According to him, the Comelec would come out with a decision on the VVPAT issue pending studies on the advantages and disadvantages of the security feature.

Bautista explained that the voter verification system, if activated, may lead to a lot of problems that can compromise results of the May 2016 elections because a printed receipt can be used as a tool for vote-buying and vote-selling and would also result in considerable delay in the election process.

Rona Ann Caritos, executive director of the Legal Network for Truthful Elections (Lente) proposed that for checks and balances purposes, the Comelec may just enable the VCM monitor so that the voter can see how the machine appreciated his vote.

“Just enable the monitor, never mind the printing of receipt. What is important is we see how the machine appreciates our votes,” Caritos said even as she agreed that there is really a possibility that the receipt can be used in vote-buying because it can serve as evidence if the voter would sell his vote.

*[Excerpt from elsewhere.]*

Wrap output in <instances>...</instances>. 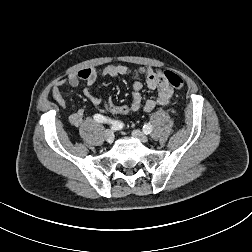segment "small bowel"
Wrapping results in <instances>:
<instances>
[{"instance_id": "c3829d8e", "label": "small bowel", "mask_w": 252, "mask_h": 252, "mask_svg": "<svg viewBox=\"0 0 252 252\" xmlns=\"http://www.w3.org/2000/svg\"><path fill=\"white\" fill-rule=\"evenodd\" d=\"M137 72L145 77L146 85L151 90H156L157 94L147 99L142 105L144 111L150 112L156 107L167 106L171 102L173 89L164 78V73L161 70L147 66L137 70ZM132 73V70L121 64L108 65L101 74L95 68H85L78 72L70 74L66 79L59 81L52 88V98L63 108H67V102L62 94V88L68 84L71 87H78L81 82H85L82 93L87 97L92 106L101 113H105L102 107V101L99 97L93 94V85L101 77L116 78L119 76H127ZM142 83L138 80L133 82L131 99H138L140 106ZM101 115V114H100ZM69 123L73 126H80L84 121V110L79 109L72 113L69 118Z\"/></svg>"}]
</instances>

She added that what is important in elections is accuracy rather than speed.

Comelec spokesman James Jimenez pointed out that an additional 7.1 hours would be added to the whole voting process if the voter verification system is applied.

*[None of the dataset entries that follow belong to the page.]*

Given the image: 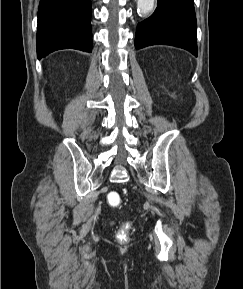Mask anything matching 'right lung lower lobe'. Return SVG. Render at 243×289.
Here are the masks:
<instances>
[{
    "label": "right lung lower lobe",
    "instance_id": "right-lung-lower-lobe-1",
    "mask_svg": "<svg viewBox=\"0 0 243 289\" xmlns=\"http://www.w3.org/2000/svg\"><path fill=\"white\" fill-rule=\"evenodd\" d=\"M90 0H40L38 58L60 49L91 52Z\"/></svg>",
    "mask_w": 243,
    "mask_h": 289
}]
</instances>
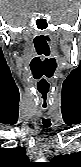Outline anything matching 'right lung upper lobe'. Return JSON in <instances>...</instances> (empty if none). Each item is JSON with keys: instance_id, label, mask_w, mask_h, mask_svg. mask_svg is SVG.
I'll use <instances>...</instances> for the list:
<instances>
[{"instance_id": "right-lung-upper-lobe-1", "label": "right lung upper lobe", "mask_w": 81, "mask_h": 167, "mask_svg": "<svg viewBox=\"0 0 81 167\" xmlns=\"http://www.w3.org/2000/svg\"><path fill=\"white\" fill-rule=\"evenodd\" d=\"M21 146L0 149V167H33Z\"/></svg>"}]
</instances>
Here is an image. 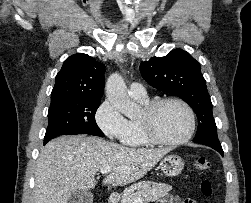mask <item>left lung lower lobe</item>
Masks as SVG:
<instances>
[{"mask_svg": "<svg viewBox=\"0 0 251 203\" xmlns=\"http://www.w3.org/2000/svg\"><path fill=\"white\" fill-rule=\"evenodd\" d=\"M211 148L215 149L216 151H218L222 156H223V149L221 147V145H212L210 146Z\"/></svg>", "mask_w": 251, "mask_h": 203, "instance_id": "obj_1", "label": "left lung lower lobe"}]
</instances>
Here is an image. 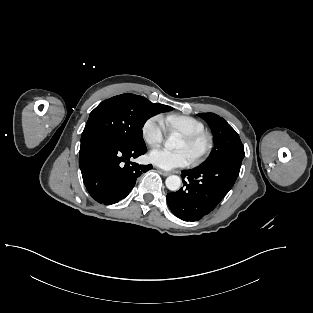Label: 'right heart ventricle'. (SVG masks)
I'll return each instance as SVG.
<instances>
[{
  "label": "right heart ventricle",
  "instance_id": "right-heart-ventricle-1",
  "mask_svg": "<svg viewBox=\"0 0 313 313\" xmlns=\"http://www.w3.org/2000/svg\"><path fill=\"white\" fill-rule=\"evenodd\" d=\"M165 128L170 133L188 135L204 131L205 126L199 119L183 114H169L162 117Z\"/></svg>",
  "mask_w": 313,
  "mask_h": 313
}]
</instances>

Jimenez explained that a minimum of 30 seconds for each of the 600 voters or an additional 5 hours to the process if onscreen verification would be used, and 13 second for printouts or another 2.1 hours or a total of 7.1 hours.

He shot down suggestions that the receipt be dropped instead in a separate ballot box before a voter goes out of the precinct, saying it would expose the tape to other voters, in the process violating the secrecy rule.

“We have no problem with the three security features but the Comelec has so many apprehensions on the VVPAT. There are different opinions, some are in favor while others are not. We better study it first,” Jimenez said.

Lito Averia of the National Movement for Free Elections (Namfrel) said that as a matter of compliance with the law, it does not matter if the Comelec would adopt the onscreen verification or issue a receipt but suggested that for purposes of auditing the votes, there should be a receipt.

“Remember the keyword in VVPAT. The keyword there is audit. In the event that you audit the machine, you have something to get back to which is the VVPAT. It is printed rather than just display,” he added.

On apprehensions that the receipt would be used in vote-buying, Averia explained that it is only a matter of procedure.

“Remember when the BEI [Board of Election Inspectors] put indelible ink on your finger? That’s at the end of the process in the voting precinct. Similarly the collection of VVPAT receipt can be done at that point,” he said.